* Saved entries
·····
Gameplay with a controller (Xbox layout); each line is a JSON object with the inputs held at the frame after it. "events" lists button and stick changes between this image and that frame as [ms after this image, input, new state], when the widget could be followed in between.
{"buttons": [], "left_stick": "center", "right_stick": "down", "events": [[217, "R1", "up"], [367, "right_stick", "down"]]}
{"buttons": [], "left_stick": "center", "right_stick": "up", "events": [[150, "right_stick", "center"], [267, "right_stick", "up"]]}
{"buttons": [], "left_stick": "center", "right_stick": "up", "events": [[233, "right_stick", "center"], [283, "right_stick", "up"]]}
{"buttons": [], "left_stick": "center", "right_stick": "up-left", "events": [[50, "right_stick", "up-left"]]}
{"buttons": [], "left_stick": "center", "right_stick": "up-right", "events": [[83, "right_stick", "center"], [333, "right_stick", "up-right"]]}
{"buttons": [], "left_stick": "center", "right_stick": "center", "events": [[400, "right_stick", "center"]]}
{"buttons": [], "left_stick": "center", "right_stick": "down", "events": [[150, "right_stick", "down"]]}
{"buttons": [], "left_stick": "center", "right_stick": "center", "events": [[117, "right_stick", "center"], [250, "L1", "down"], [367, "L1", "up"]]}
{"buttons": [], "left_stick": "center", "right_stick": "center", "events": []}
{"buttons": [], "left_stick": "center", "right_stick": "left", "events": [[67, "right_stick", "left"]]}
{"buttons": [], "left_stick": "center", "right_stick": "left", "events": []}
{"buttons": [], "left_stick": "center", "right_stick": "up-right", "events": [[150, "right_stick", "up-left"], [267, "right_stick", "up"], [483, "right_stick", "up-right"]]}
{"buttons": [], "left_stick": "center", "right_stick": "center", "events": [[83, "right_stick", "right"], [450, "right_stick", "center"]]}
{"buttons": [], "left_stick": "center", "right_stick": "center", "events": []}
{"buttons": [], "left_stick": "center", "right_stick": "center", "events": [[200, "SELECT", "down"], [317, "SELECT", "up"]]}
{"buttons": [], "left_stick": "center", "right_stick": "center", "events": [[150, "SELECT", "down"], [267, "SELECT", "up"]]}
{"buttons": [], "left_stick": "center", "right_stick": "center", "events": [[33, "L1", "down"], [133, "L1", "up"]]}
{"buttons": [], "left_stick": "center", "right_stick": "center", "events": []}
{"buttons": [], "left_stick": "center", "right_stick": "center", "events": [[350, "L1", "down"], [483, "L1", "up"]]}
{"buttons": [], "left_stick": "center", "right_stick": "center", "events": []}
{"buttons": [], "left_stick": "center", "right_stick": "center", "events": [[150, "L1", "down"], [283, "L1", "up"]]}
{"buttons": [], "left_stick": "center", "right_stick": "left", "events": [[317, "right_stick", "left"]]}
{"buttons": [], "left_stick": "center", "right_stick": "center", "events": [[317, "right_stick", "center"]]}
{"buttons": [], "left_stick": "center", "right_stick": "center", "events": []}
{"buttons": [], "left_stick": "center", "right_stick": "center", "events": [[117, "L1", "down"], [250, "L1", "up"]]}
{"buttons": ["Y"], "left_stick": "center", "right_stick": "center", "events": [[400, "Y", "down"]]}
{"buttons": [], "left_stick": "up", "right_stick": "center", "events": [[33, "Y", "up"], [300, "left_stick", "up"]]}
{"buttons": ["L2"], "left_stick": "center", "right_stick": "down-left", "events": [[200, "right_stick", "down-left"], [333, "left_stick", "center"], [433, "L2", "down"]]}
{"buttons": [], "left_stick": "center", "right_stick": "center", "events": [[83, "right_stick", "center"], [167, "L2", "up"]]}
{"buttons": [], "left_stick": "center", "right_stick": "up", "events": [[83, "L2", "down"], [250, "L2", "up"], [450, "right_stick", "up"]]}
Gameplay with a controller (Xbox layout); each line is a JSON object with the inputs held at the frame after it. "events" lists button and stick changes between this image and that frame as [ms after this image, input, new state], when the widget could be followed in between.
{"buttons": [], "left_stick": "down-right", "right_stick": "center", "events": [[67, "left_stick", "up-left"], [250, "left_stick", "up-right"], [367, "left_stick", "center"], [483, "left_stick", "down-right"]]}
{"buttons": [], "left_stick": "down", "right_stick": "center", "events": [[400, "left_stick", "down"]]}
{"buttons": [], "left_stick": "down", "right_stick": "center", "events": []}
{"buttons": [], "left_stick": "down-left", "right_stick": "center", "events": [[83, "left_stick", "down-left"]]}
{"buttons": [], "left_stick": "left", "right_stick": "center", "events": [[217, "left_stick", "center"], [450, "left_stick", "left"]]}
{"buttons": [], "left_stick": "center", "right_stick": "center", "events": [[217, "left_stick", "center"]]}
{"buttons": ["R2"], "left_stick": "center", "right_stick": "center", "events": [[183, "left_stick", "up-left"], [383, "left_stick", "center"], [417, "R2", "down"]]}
·····
* REQUIRED ACTION
Write out every record above, word for word.

* ANSWER SPACE
Gameplay with a controller (Xbox layout); each line is a JSON object with the inputs held at the frame after it. "events" lists button and stick changes between this image and that frame as [ms after this image, input, new state], when the widget could be followed in between.
{"buttons": [], "left_stick": "center", "right_stick": "down", "events": [[217, "R1", "up"], [367, "right_stick", "down"]]}
{"buttons": [], "left_stick": "center", "right_stick": "up", "events": [[150, "right_stick", "center"], [267, "right_stick", "up"]]}
{"buttons": [], "left_stick": "center", "right_stick": "up", "events": [[233, "right_stick", "center"], [283, "right_stick", "up"]]}
{"buttons": [], "left_stick": "center", "right_stick": "up-left", "events": [[50, "right_stick", "up-left"]]}
{"buttons": [], "left_stick": "center", "right_stick": "up-right", "events": [[83, "right_stick", "center"], [333, "right_stick", "up-right"]]}
{"buttons": [], "left_stick": "center", "right_stick": "center", "events": [[400, "right_stick", "center"]]}
{"buttons": [], "left_stick": "center", "right_stick": "down", "events": [[150, "right_stick", "down"]]}
{"buttons": [], "left_stick": "center", "right_stick": "center", "events": [[117, "right_stick", "center"], [250, "L1", "down"], [367, "L1", "up"]]}
{"buttons": [], "left_stick": "center", "right_stick": "center", "events": []}
{"buttons": [], "left_stick": "center", "right_stick": "left", "events": [[67, "right_stick", "left"]]}
{"buttons": [], "left_stick": "center", "right_stick": "left", "events": []}
{"buttons": [], "left_stick": "center", "right_stick": "up-right", "events": [[150, "right_stick", "up-left"], [267, "right_stick", "up"], [483, "right_stick", "up-right"]]}
{"buttons": [], "left_stick": "center", "right_stick": "center", "events": [[83, "right_stick", "right"], [450, "right_stick", "center"]]}
{"buttons": [], "left_stick": "center", "right_stick": "center", "events": []}
{"buttons": [], "left_stick": "center", "right_stick": "center", "events": [[200, "SELECT", "down"], [317, "SELECT", "up"]]}
{"buttons": [], "left_stick": "center", "right_stick": "center", "events": [[150, "SELECT", "down"], [267, "SELECT", "up"]]}
{"buttons": [], "left_stick": "center", "right_stick": "center", "events": [[33, "L1", "down"], [133, "L1", "up"]]}
{"buttons": [], "left_stick": "center", "right_stick": "center", "events": []}
{"buttons": [], "left_stick": "center", "right_stick": "center", "events": [[350, "L1", "down"], [483, "L1", "up"]]}
{"buttons": [], "left_stick": "center", "right_stick": "center", "events": []}
{"buttons": [], "left_stick": "center", "right_stick": "center", "events": [[150, "L1", "down"], [283, "L1", "up"]]}
{"buttons": [], "left_stick": "center", "right_stick": "left", "events": [[317, "right_stick", "left"]]}
{"buttons": [], "left_stick": "center", "right_stick": "center", "events": [[317, "right_stick", "center"]]}
{"buttons": [], "left_stick": "center", "right_stick": "center", "events": []}
{"buttons": [], "left_stick": "center", "right_stick": "center", "events": [[117, "L1", "down"], [250, "L1", "up"]]}
{"buttons": ["Y"], "left_stick": "center", "right_stick": "center", "events": [[400, "Y", "down"]]}
{"buttons": [], "left_stick": "up", "right_stick": "center", "events": [[33, "Y", "up"], [300, "left_stick", "up"]]}
{"buttons": ["L2"], "left_stick": "center", "right_stick": "down-left", "events": [[200, "right_stick", "down-left"], [333, "left_stick", "center"], [433, "L2", "down"]]}
{"buttons": [], "left_stick": "center", "right_stick": "center", "events": [[83, "right_stick", "center"], [167, "L2", "up"]]}
{"buttons": [], "left_stick": "center", "right_stick": "up", "events": [[83, "L2", "down"], [250, "L2", "up"], [450, "right_stick", "up"]]}
Gameplay with a controller (Xbox layout); each line is a JSON object with the inputs held at the frame after it. "events" lists button and stick changes between this image and that frame as [ms after this image, input, new state], when the widget could be followed in between.
{"buttons": [], "left_stick": "down-right", "right_stick": "center", "events": [[67, "left_stick", "up-left"], [250, "left_stick", "up-right"], [367, "left_stick", "center"], [483, "left_stick", "down-right"]]}
{"buttons": [], "left_stick": "down", "right_stick": "center", "events": [[400, "left_stick", "down"]]}
{"buttons": [], "left_stick": "down", "right_stick": "center", "events": []}
{"buttons": [], "left_stick": "down-left", "right_stick": "center", "events": [[83, "left_stick", "down-left"]]}
{"buttons": [], "left_stick": "left", "right_stick": "center", "events": [[217, "left_stick", "center"], [450, "left_stick", "left"]]}
{"buttons": [], "left_stick": "center", "right_stick": "center", "events": [[217, "left_stick", "center"]]}
{"buttons": ["R2"], "left_stick": "center", "right_stick": "center", "events": [[183, "left_stick", "up-left"], [383, "left_stick", "center"], [417, "R2", "down"]]}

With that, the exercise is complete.